The San Jose Sharks need big games from all skilled players to beat the Vancouver Canucks, but some are more important than others
The San Jose Sharks are getting a rematch of the 2011 Western Conference finals. This time they are not coming in more banged up, less rested or just short on talent compared to the Vancouver Canucks.
Still, getting revenge will not be easy. The only team they beat as a lower seed since the lockout-lost season is the Nashville Predators. They were the fourth seed taking on the fifth both times.
Making the challenge more pronounced, the Sharks relied more on home ice for success in the 2013 NHL season than any in the past. Meanwhile, they were 8-14-2 on the road when only one other team (the Los Angeles Kings) in the Stanley Cup playoffs was more than two games below .500.
Then again, one of their road wins came in Vancouver. They will need at least one to see the second round.
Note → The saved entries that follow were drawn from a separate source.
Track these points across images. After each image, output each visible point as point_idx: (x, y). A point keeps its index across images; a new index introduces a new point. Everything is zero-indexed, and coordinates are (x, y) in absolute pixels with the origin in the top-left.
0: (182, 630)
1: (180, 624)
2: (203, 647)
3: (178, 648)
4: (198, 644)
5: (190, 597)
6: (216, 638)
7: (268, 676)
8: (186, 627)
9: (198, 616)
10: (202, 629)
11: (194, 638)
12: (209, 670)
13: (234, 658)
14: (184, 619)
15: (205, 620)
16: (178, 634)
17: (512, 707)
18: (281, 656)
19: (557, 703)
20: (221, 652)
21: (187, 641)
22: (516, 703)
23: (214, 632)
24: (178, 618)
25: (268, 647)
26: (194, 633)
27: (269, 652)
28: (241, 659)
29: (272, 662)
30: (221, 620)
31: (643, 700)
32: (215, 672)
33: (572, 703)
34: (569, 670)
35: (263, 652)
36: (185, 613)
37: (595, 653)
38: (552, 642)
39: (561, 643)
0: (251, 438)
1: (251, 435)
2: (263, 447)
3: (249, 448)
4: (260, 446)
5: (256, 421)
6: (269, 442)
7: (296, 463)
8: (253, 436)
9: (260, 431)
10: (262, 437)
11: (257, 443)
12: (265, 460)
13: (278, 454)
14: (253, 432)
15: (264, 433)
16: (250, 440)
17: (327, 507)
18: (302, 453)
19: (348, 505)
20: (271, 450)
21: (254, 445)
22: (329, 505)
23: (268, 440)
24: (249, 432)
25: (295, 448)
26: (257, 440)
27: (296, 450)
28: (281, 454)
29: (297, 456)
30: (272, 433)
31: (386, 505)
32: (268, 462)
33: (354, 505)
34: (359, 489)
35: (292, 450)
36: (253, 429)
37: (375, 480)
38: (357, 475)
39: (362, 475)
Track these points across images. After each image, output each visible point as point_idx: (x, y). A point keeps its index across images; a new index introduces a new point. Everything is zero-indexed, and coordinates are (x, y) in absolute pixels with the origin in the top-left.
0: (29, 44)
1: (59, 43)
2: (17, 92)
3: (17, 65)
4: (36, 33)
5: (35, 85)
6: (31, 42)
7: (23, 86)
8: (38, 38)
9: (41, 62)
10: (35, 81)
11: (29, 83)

Getting wins in both places obviously takes good play from multiple lines, pairs and in net. No list of five Sharks needing to play well would be enough to overcome a solid team at this time of the year.
For instance, Martin Havlat (31 points in 31 career games) and Patrick Marleau (consistently among the top three San Jose playoff scorers) would greatly help their team if they showed up. But neither has had to play well to get a win.
After scoring nine goals in his first five games, Marleau had eight in the next 43 while the Sharks went 20-16-7. Havlat is earning just over a point per three games all season. They were 2-4-2 in the eight games he missed, but that includes only two teams that did not make the playoffs and only two home games.
The team can win without those guys. The following five players must all play well and get the support of a few of any of their teammates for the Sharks to advance.
Antti Niemi has easily been the best player for the 2013 San Jose Sharks. He has certainly been among the three best goalies in the entire NHL.
San Jose uses him to ensure scores are kept low. The defense in front of him is solid and blocks shots especially well, but only two goalies stopped more shots over the season than Nemo.
No team can win in the Stanley Cup playoffs if a player who has been their best in the regular season is suddenly pedestrian. Nemo must give the Sharks an edge in the most important position in sports if they are going to overcome the faster, more skilled Vancouver Canucks.
Dan Boyle is the best-skating defenseman on the San Jose Sharks and virtually the only offensive threat. He is a veteran leader who knows what it takes to hoist Lord Stanley's Cup. He absolutely must be the best player on the blue line, because nobody else's peak is as high as he plays regularly.
Despite being its oldest member, perhaps only Marc-Edouard Vlasic is better conditioned than Boyle. The Sharks lack his speed and will have to put him in on both ends of the ice. He must continue to play the two-way game he has picked up since losing teammate Douglas Murray to a trade.
This is something that more people need to say: Logan Couture is the best player on the San Jose Sharks. He is markedly better than Rick Nash despite the Columbus Blue Jackets demanding him in a trade for their power forward.
Couture is a two-way monster. Among his second-best forward total of 51 blocked shots are at least two that sealed games. Only 29 players had more than his 31 takeaways. He is 51.5 percent in the faceoff circle.
Couture has centered the second line steadily. It has been San Jose's best since he was teamed with speedsters Patrick Marleau and Martin Havlat.
If he draws the checking line or top pair and his two enigmatic linemates disappear, he must at least find a way to produce on the power play to make the second round. He is also the best Shark on the road, something that is key on a team not playing well there and lacking home-ice advantage.
Joe Pavelski has not earned the nickname "The Big Pavelski" for nothing. He practically carried the San Jose Sharks past the Colorado Avalanche in the first round of the 2010 Stanley Cup playoffs. He has scored at least five goals and nine points in three of his five playoffs in his young career.
He also has been key to San Jose's turnaround. Since coach Todd McLellan moved him to the third line, there has been depth enough to roll four lines.
That is not only essential to reduce the wear on the top players in a condensed 2013 NHL season but also to spreading out defensive support for the other team. Pavelski's line must take advantage of better matchups with the focus on the scoring lines by the Vancouver Canucks for the Sharks to advance.
Obviously, any team needs its captain and most-established player to perform well. But Joe Thornton has to do more for the San Jose Sharks than set up teammates.
He must become more responsible with the puck, especially in the defensive and neutral zones. On the attack, he must shoot the puck when the opportunity presents itself rather than try to force a pass through a defender. He must not pull up consistently along the halfboards but rather drive the play deep.
If Thornton does those things and defends well as he can (only 12 players in the NHL had more than his 37 takeaways, and he finished fourth in faceoffs), he does not need to score more than five points in seven games.